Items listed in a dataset
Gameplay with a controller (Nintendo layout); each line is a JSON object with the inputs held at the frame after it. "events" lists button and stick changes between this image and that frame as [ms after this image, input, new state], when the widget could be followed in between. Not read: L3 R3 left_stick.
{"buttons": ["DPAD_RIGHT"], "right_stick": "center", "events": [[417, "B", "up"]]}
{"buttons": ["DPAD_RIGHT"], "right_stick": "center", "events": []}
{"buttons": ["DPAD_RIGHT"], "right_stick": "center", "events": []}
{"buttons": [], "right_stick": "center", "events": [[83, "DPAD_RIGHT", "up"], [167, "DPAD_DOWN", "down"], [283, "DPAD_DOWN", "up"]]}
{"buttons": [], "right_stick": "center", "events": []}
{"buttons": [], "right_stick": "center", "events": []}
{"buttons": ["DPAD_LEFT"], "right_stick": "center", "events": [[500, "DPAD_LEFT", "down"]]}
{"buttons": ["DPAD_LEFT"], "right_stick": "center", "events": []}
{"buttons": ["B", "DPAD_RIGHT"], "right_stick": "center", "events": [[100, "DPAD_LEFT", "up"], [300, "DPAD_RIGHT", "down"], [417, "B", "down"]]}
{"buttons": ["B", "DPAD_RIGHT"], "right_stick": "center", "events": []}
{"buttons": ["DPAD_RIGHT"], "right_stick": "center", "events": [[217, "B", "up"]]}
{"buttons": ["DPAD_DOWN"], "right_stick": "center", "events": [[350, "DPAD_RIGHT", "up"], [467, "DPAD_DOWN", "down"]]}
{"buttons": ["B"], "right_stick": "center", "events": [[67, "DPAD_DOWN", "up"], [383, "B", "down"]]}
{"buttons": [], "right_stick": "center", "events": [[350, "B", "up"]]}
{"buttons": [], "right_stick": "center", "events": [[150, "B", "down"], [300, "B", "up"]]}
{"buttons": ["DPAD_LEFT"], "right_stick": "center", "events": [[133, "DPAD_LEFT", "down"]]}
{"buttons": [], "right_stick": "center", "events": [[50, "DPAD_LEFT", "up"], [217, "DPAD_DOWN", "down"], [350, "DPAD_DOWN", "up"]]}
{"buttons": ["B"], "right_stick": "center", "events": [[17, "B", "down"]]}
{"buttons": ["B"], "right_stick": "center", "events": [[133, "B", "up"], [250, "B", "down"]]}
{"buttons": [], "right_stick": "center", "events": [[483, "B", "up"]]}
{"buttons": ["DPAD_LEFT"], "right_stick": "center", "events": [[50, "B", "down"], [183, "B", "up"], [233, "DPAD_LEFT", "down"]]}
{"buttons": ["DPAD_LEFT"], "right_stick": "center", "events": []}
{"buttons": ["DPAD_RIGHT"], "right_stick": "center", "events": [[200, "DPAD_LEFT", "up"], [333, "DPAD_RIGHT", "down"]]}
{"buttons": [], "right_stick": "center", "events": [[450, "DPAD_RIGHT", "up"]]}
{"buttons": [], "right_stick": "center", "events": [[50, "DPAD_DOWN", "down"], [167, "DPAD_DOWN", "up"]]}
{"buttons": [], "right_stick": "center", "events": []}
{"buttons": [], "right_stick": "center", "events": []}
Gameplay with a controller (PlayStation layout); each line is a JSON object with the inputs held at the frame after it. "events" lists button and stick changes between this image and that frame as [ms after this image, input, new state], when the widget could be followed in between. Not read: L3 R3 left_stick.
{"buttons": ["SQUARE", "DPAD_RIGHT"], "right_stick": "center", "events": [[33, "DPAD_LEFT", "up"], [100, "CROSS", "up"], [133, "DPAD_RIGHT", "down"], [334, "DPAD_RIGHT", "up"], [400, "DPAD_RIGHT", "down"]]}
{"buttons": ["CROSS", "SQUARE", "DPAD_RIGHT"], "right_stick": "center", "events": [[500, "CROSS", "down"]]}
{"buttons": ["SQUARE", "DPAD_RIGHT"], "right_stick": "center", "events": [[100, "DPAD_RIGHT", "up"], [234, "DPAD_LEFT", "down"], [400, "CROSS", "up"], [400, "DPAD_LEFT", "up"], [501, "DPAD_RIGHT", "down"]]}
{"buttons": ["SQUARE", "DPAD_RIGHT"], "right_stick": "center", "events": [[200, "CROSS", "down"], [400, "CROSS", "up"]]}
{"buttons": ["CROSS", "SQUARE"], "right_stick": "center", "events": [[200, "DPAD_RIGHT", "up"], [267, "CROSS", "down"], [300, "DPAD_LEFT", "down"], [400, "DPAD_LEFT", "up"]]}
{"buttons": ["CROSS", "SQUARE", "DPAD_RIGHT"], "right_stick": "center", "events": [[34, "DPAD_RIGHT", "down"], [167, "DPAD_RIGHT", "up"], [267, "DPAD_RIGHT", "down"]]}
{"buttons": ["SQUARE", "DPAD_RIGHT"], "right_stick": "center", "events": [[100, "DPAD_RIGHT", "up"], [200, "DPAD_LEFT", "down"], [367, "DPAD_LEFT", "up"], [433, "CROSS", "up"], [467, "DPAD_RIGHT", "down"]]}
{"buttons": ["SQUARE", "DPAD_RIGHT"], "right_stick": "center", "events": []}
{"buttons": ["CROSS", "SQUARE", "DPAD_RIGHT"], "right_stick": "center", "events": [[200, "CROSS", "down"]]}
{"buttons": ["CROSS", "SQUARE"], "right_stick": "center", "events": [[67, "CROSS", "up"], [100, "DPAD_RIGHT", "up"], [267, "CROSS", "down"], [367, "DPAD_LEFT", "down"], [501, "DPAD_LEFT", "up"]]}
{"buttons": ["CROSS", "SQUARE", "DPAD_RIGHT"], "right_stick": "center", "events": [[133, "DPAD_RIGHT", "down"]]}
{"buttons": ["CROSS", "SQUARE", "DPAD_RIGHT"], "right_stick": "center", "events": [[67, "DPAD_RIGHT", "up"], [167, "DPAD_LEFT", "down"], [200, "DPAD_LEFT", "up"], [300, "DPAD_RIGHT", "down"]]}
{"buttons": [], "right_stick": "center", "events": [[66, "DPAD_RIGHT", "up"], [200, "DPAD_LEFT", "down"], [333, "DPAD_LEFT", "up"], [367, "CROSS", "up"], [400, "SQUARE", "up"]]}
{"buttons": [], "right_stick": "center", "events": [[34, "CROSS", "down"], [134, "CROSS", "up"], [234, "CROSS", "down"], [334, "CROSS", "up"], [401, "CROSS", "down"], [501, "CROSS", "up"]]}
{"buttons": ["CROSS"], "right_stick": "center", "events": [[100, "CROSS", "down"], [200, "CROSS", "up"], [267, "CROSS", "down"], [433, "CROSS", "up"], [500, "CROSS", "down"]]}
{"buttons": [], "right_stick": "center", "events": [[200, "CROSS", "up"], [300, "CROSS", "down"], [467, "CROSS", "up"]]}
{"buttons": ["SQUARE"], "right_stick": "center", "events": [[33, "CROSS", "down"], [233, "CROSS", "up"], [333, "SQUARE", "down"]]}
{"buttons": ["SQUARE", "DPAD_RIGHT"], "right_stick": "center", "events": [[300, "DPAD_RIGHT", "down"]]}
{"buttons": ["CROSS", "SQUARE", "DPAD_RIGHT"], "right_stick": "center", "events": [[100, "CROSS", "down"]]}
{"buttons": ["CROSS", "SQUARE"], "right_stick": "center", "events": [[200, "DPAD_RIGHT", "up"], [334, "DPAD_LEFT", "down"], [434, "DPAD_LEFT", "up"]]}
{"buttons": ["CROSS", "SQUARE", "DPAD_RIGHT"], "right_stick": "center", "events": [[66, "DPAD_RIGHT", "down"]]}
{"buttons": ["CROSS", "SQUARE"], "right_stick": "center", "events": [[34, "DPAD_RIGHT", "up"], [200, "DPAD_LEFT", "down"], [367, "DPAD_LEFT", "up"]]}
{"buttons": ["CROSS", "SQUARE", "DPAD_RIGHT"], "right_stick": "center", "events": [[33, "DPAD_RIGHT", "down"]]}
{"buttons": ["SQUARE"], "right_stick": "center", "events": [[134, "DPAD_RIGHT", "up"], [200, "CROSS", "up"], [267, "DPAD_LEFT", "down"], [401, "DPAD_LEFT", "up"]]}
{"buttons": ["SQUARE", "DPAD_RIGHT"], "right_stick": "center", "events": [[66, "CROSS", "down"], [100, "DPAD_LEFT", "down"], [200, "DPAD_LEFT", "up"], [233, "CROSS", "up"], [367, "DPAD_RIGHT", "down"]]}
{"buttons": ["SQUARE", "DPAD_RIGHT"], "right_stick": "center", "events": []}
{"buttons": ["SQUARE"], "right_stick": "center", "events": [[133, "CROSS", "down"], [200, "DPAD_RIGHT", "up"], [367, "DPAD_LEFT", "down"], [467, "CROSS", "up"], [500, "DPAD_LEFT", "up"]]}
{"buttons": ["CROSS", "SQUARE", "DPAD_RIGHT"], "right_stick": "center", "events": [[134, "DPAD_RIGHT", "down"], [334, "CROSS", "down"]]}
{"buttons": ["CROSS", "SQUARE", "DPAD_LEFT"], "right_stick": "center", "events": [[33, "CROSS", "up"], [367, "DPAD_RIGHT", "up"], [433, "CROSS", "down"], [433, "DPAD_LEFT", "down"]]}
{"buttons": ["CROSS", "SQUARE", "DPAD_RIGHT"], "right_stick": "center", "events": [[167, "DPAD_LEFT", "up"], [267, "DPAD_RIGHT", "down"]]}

YOUR GOAL:
Bring together all lines of the entries above in which the string "changes" occurs.

WRITTEN ANSWER:
Gameplay with a controller (Nintendo layout); each line is a JSON object with the inputs held at the frame after it. "events" lists button and stick changes between this image and that frame as [ms after this image, input, new state], when the widget could be followed in between. Not read: L3 R3 left_stick.
Gameplay with a controller (PlayStation layout); each line is a JSON object with the inputs held at the frame after it. "events" lists button and stick changes between this image and that frame as [ms after this image, input, new state], when the widget could be followed in between. Not read: L3 R3 left_stick.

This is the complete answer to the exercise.